Stored entries:
◇ ◇ ◇ ◇ ◇ ◇ ◇

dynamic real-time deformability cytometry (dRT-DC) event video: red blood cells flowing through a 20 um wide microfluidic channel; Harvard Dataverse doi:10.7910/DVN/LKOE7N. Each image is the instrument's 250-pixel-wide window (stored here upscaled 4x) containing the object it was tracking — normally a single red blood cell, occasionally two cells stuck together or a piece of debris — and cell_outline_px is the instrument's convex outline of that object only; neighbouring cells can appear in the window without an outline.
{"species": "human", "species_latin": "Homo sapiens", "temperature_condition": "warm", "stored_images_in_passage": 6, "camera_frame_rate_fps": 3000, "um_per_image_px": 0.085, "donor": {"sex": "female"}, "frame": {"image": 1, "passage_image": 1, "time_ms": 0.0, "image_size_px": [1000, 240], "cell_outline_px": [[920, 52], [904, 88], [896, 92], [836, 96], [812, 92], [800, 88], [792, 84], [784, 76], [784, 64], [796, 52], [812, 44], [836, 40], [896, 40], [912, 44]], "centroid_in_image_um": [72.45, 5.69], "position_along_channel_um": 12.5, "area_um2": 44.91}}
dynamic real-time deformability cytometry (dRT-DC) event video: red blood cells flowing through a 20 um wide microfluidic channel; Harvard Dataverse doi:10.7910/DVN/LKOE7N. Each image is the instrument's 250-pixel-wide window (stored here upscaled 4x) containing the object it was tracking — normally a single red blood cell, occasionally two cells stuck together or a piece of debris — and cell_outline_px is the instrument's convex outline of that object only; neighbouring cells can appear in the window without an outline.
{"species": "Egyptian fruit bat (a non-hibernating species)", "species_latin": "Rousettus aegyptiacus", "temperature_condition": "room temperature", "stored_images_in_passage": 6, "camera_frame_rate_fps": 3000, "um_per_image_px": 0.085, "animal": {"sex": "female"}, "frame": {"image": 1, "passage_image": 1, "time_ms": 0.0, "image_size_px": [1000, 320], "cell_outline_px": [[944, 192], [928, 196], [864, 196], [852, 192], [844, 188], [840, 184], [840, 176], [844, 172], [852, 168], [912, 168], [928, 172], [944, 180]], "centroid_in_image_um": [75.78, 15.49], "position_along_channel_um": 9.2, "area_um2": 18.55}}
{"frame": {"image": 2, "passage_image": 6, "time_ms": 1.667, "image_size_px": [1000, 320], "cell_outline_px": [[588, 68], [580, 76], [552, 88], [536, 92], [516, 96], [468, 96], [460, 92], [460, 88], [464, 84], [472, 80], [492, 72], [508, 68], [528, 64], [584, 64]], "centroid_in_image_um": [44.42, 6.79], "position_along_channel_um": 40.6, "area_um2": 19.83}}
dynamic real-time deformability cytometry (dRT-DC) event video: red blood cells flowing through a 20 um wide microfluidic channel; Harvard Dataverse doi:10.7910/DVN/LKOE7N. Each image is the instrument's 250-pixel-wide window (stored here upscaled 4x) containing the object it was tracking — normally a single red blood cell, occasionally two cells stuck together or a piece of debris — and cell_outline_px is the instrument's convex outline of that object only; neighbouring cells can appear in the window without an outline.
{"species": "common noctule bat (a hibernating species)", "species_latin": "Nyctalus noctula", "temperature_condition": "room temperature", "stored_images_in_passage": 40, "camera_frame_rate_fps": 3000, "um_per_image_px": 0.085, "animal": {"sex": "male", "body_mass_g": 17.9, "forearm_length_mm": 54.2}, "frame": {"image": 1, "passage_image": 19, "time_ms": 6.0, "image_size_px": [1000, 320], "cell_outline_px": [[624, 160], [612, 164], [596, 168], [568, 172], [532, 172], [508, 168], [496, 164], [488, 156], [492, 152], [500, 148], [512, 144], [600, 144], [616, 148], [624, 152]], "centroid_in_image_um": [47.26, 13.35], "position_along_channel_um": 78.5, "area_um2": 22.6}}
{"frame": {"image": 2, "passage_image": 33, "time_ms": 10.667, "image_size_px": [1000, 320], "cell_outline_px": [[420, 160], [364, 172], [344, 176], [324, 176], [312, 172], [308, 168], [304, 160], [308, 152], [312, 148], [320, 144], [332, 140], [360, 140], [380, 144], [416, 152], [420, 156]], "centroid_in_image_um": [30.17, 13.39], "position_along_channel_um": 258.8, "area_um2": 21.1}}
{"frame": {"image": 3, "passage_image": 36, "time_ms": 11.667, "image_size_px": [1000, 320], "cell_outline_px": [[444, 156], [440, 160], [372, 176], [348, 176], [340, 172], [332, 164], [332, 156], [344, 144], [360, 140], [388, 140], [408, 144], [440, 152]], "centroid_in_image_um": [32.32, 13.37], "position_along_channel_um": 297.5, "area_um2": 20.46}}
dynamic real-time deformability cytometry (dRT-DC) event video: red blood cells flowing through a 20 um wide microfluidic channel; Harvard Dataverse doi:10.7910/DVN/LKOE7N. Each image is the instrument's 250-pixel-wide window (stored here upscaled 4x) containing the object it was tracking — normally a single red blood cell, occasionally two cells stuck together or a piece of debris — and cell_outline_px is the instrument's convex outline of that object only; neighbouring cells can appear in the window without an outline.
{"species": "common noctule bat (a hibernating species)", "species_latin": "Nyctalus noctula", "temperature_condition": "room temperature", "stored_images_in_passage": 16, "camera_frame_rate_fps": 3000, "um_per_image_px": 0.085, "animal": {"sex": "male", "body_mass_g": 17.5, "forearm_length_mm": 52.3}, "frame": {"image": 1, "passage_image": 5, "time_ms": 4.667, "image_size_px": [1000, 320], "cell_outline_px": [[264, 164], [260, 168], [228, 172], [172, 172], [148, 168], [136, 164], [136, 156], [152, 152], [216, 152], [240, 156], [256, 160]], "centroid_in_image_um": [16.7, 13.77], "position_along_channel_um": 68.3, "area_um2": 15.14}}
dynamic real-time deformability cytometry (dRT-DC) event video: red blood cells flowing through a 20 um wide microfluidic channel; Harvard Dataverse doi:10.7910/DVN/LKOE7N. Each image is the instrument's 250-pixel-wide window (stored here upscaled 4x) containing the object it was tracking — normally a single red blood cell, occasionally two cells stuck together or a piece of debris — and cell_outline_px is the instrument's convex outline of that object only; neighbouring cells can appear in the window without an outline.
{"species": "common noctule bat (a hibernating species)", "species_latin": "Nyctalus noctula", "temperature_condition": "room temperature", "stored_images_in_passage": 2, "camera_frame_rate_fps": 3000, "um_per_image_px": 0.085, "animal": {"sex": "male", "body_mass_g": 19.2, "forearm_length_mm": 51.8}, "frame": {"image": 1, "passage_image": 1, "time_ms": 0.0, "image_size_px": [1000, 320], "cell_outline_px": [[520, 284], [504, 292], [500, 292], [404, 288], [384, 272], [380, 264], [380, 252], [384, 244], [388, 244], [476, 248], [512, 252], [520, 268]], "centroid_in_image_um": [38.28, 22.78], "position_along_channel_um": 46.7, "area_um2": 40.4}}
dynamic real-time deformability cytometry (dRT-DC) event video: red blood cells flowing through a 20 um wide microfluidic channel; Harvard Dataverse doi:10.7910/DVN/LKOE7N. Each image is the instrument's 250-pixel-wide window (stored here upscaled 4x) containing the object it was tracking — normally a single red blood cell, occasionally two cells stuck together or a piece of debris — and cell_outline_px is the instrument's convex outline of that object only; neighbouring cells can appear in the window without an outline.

◇ ◇ ◇ ◇ ◇ ◇ ◇

_OBJECTIVE_
Print the whole listing again, exactly.

_WORKED SOLUTION_
dynamic real-time deformability cytometry (dRT-DC) event video: red blood cells flowing through a 20 um wide microfluidic channel; Harvard Dataverse doi:10.7910/DVN/LKOE7N. Each image is the instrument's 250-pixel-wide window (stored here upscaled 4x) containing the object it was tracking — normally a single red blood cell, occasionally two cells stuck together or a piece of debris — and cell_outline_px is the instrument's convex outline of that object only; neighbouring cells can appear in the window without an outline.
{"species": "human", "species_latin": "Homo sapiens", "temperature_condition": "warm", "stored_images_in_passage": 6, "camera_frame_rate_fps": 3000, "um_per_image_px": 0.085, "donor": {"sex": "female"}, "frame": {"image": 1, "passage_image": 1, "time_ms": 0.0, "image_size_px": [1000, 240], "cell_outline_px": [[920, 52], [904, 88], [896, 92], [836, 96], [812, 92], [800, 88], [792, 84], [784, 76], [784, 64], [796, 52], [812, 44], [836, 40], [896, 40], [912, 44]], "centroid_in_image_um": [72.45, 5.69], "position_along_channel_um": 12.5, "area_um2": 44.91}}
dynamic real-time deformability cytometry (dRT-DC) event video: red blood cells flowing through a 20 um wide microfluidic channel; Harvard Dataverse doi:10.7910/DVN/LKOE7N. Each image is the instrument's 250-pixel-wide window (stored here upscaled 4x) containing the object it was tracking — normally a single red blood cell, occasionally two cells stuck together or a piece of debris — and cell_outline_px is the instrument's convex outline of that object only; neighbouring cells can appear in the window without an outline.
{"species": "Egyptian fruit bat (a non-hibernating species)", "species_latin": "Rousettus aegyptiacus", "temperature_condition": "room temperature", "stored_images_in_passage": 6, "camera_frame_rate_fps": 3000, "um_per_image_px": 0.085, "animal": {"sex": "female"}, "frame": {"image": 1, "passage_image": 1, "time_ms": 0.0, "image_size_px": [1000, 320], "cell_outline_px": [[944, 192], [928, 196], [864, 196], [852, 192], [844, 188], [840, 184], [840, 176], [844, 172], [852, 168], [912, 168], [928, 172], [944, 180]], "centroid_in_image_um": [75.78, 15.49], "position_along_channel_um": 9.2, "area_um2": 18.55}}
{"frame": {"image": 2, "passage_image": 6, "time_ms": 1.667, "image_size_px": [1000, 320], "cell_outline_px": [[588, 68], [580, 76], [552, 88], [536, 92], [516, 96], [468, 96], [460, 92], [460, 88], [464, 84], [472, 80], [492, 72], [508, 68], [528, 64], [584, 64]], "centroid_in_image_um": [44.42, 6.79], "position_along_channel_um": 40.6, "area_um2": 19.83}}
dynamic real-time deformability cytometry (dRT-DC) event video: red blood cells flowing through a 20 um wide microfluidic channel; Harvard Dataverse doi:10.7910/DVN/LKOE7N. Each image is the instrument's 250-pixel-wide window (stored here upscaled 4x) containing the object it was tracking — normally a single red blood cell, occasionally two cells stuck together or a piece of debris — and cell_outline_px is the instrument's convex outline of that object only; neighbouring cells can appear in the window without an outline.
{"species": "common noctule bat (a hibernating species)", "species_latin": "Nyctalus noctula", "temperature_condition": "room temperature", "stored_images_in_passage": 40, "camera_frame_rate_fps": 3000, "um_per_image_px": 0.085, "animal": {"sex": "male", "body_mass_g": 17.9, "forearm_length_mm": 54.2}, "frame": {"image": 1, "passage_image": 19, "time_ms": 6.0, "image_size_px": [1000, 320], "cell_outline_px": [[624, 160], [612, 164], [596, 168], [568, 172], [532, 172], [508, 168], [496, 164], [488, 156], [492, 152], [500, 148], [512, 144], [600, 144], [616, 148], [624, 152]], "centroid_in_image_um": [47.26, 13.35], "position_along_channel_um": 78.5, "area_um2": 22.6}}
{"frame": {"image": 2, "passage_image": 33, "time_ms": 10.667, "image_size_px": [1000, 320], "cell_outline_px": [[420, 160], [364, 172], [344, 176], [324, 176], [312, 172], [308, 168], [304, 160], [308, 152], [312, 148], [320, 144], [332, 140], [360, 140], [380, 144], [416, 152], [420, 156]], "centroid_in_image_um": [30.17, 13.39], "position_along_channel_um": 258.8, "area_um2": 21.1}}
{"frame": {"image": 3, "passage_image": 36, "time_ms": 11.667, "image_size_px": [1000, 320], "cell_outline_px": [[444, 156], [440, 160], [372, 176], [348, 176], [340, 172], [332, 164], [332, 156], [344, 144], [360, 140], [388, 140], [408, 144], [440, 152]], "centroid_in_image_um": [32.32, 13.37], "position_along_channel_um": 297.5, "area_um2": 20.46}}
dynamic real-time deformability cytometry (dRT-DC) event video: red blood cells flowing through a 20 um wide microfluidic channel; Harvard Dataverse doi:10.7910/DVN/LKOE7N. Each image is the instrument's 250-pixel-wide window (stored here upscaled 4x) containing the object it was tracking — normally a single red blood cell, occasionally two cells stuck together or a piece of debris — and cell_outline_px is the instrument's convex outline of that object only; neighbouring cells can appear in the window without an outline.
{"species": "common noctule bat (a hibernating species)", "species_latin": "Nyctalus noctula", "temperature_condition": "room temperature", "stored_images_in_passage": 16, "camera_frame_rate_fps": 3000, "um_per_image_px": 0.085, "animal": {"sex": "male", "body_mass_g": 17.5, "forearm_length_mm": 52.3}, "frame": {"image": 1, "passage_image": 5, "time_ms": 4.667, "image_size_px": [1000, 320], "cell_outline_px": [[264, 164], [260, 168], [228, 172], [172, 172], [148, 168], [136, 164], [136, 156], [152, 152], [216, 152], [240, 156], [256, 160]], "centroid_in_image_um": [16.7, 13.77], "position_along_channel_um": 68.3, "area_um2": 15.14}}
dynamic real-time deformability cytometry (dRT-DC) event video: red blood cells flowing through a 20 um wide microfluidic channel; Harvard Dataverse doi:10.7910/DVN/LKOE7N. Each image is the instrument's 250-pixel-wide window (stored here upscaled 4x) containing the object it was tracking — normally a single red blood cell, occasionally two cells stuck together or a piece of debris — and cell_outline_px is the instrument's convex outline of that object only; neighbouring cells can appear in the window without an outline.
{"species": "common noctule bat (a hibernating species)", "species_latin": "Nyctalus noctula", "temperature_condition": "room temperature", "stored_images_in_passage": 2, "camera_frame_rate_fps": 3000, "um_per_image_px": 0.085, "animal": {"sex": "male", "body_mass_g": 19.2, "forearm_length_mm": 51.8}, "frame": {"image": 1, "passage_image": 1, "time_ms": 0.0, "image_size_px": [1000, 320], "cell_outline_px": [[520, 284], [504, 292], [500, 292], [404, 288], [384, 272], [380, 264], [380, 252], [384, 244], [388, 244], [476, 248], [512, 252], [520, 268]], "centroid_in_image_um": [38.28, 22.78], "position_along_channel_um": 46.7, "area_um2": 40.4}}
dynamic real-time deformability cytometry (dRT-DC) event video: red blood cells flowing through a 20 um wide microfluidic channel; Harvard Dataverse doi:10.7910/DVN/LKOE7N. Each image is the instrument's 250-pixel-wide window (stored here upscaled 4x) containing the object it was tracking — normally a single red blood cell, occasionally two cells stuck together or a piece of debris — and cell_outline_px is the instrument's convex outline of that object only; neighbouring cells can appear in the window without an outline.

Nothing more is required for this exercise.